Daar hoped these Clanless were up for a hard day of work, and with luck make his depressingly short “maybe” list of potential recruits. Stoneback was very picky about who they would even permit to attempt the Rites, for they were tremendously arduous and exceedingly dangerous for anyone, and frequently fatal if the tiniest shred of weakness lurked within.
Today would likely be a good test. They would travel out to a Clan farm where they would harvest and load a variety of produce, along with fresh Nava and hopefully a whole Naxas, depending on what was on the order sheet for that day. And while Daar was qualified in a dizzying number of Jobs either menial or technical—or both—agricultural work was Daar’s formal specialty, and the day’s work would be challenging.
A Naxas was a large, stupid, evil creature that was historically raised for its regularly shedding pelt as well as its meat and milk. Handling even one was arduous work, because shooting them from a distance would ruin the meat, herding them was challenging, and poisons of all kinds were obviously out. That meant one generally needed a team of the strongest and meanest ‘Backs to handle the dangerous creatures.
Daar was the strongest and meanest ‘Back of all, and he could handle a Naxas by himself. It was also his very favorite work. Challenging the beasts was a test of courage, strength, and skill, and it was something few laborers would brave; but hey, somebody needed to be stupid enough to try, or else how would Cubs get their milk? How would the Brothers at Highmountain get their pelts?
Daar padded back in just as his chosen Clanless were finishing their breakfast. “You ready?” They duck-nodded.

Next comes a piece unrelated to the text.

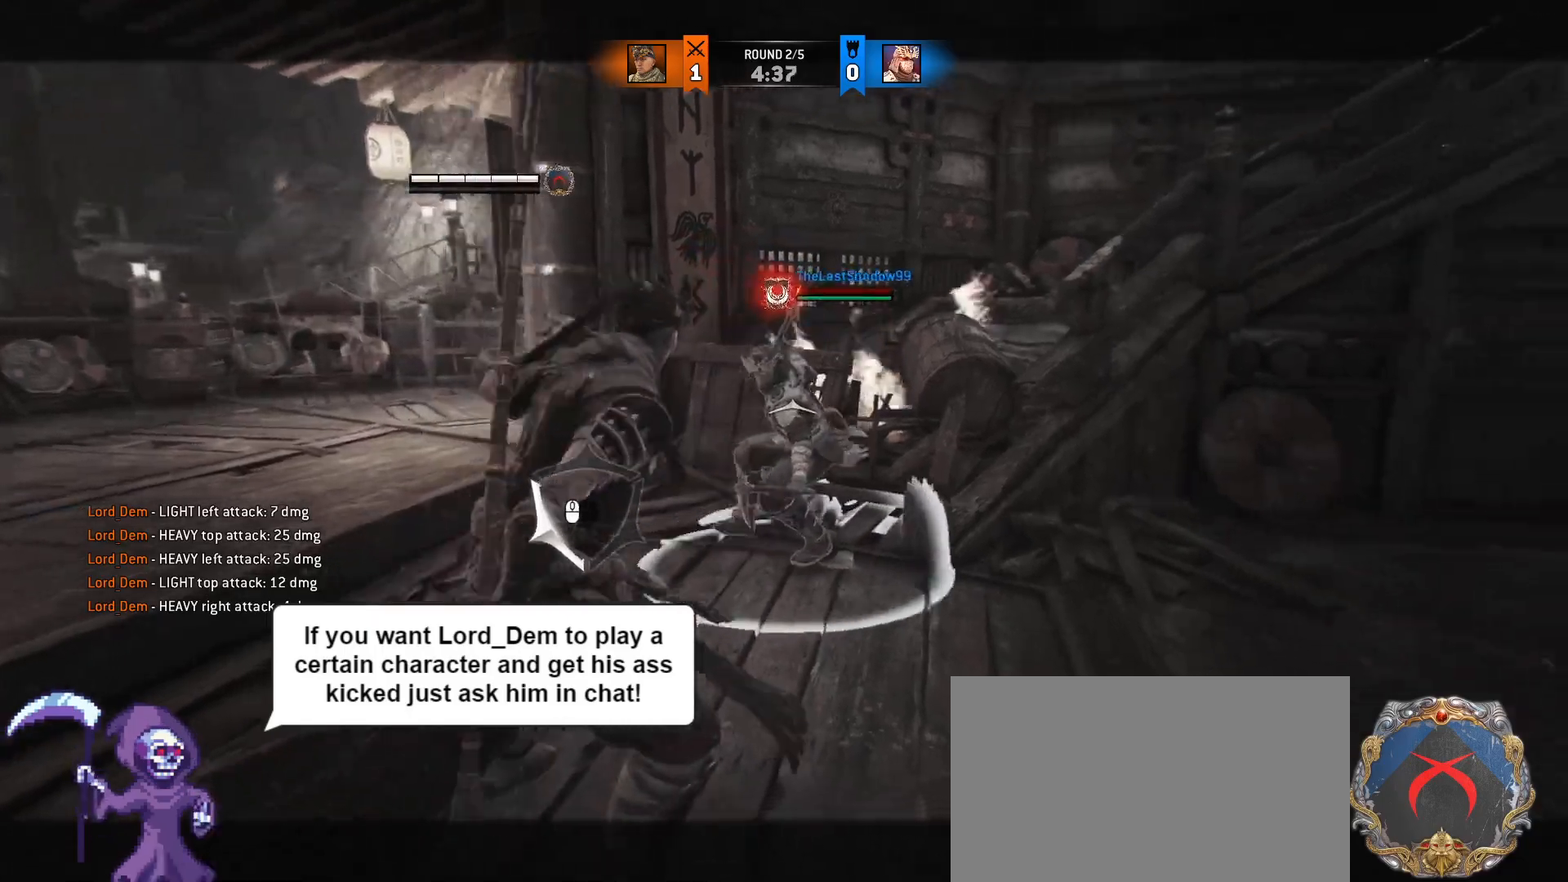
{"keys": ["d"], "mouse": [], "events": [[100, "a", "down"], [150, "d", "up"], [183, "s", "up"], [283, "d", "down"], [333, "a", "up"]]}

“Good! C’mon, we don’t wanna be late. Naxas are even meaner once morning breaks.”
The five were clearly nervous and rightfully so. Daar didn’t want fearful helpers so offered them a face-saving out. “You sure you wanna do this? I like this job but I’m pretty dumb, heh.” He smile-panted friendly-like to try and relax them.
“We are worthy of the task, if you’ll have us.” The biggest of the group answered for the other four. He was being annoyingly formal but Daar couldn’t blame them. Amongst the laboring Clanless he was a universally known and vaguely mythical being; a Challenge followed by mild awe was the reaction he always got. Oh well. Hopefully they would lighten up by the end of the day.
Assuming they could walk afterwards. Daar led them to the crew van and drove to the farm. And who knows, if they worked hard and impressed…maybe the Rites would be in their future.
Champion Genshi of Clan Whitecrest
“He’s on a delivery van today?”
Genshi sighed. When Daar was on his “workabouts” it could be exceedingly difficult to locate him. Necessary though they were for Stoneback’s goals, it would be nice if the big brute could indulge his Civilized side just a little and activate his communicator! He never did; “if it’s important, people can find me.”
Sometimes Genshi wondered if Daar resented technology.
“Very well. Do we know what his run for today is?”
There was a pause while his assistant looked off into an unseeable display. “Yes, Champion. He retained assistance from one of Stoneback’s workhouses then reported to his Clan’s local ranch. He’s scheduled for…” more distant gazing, “…mixed produce, Nava, and Naxas delivery.”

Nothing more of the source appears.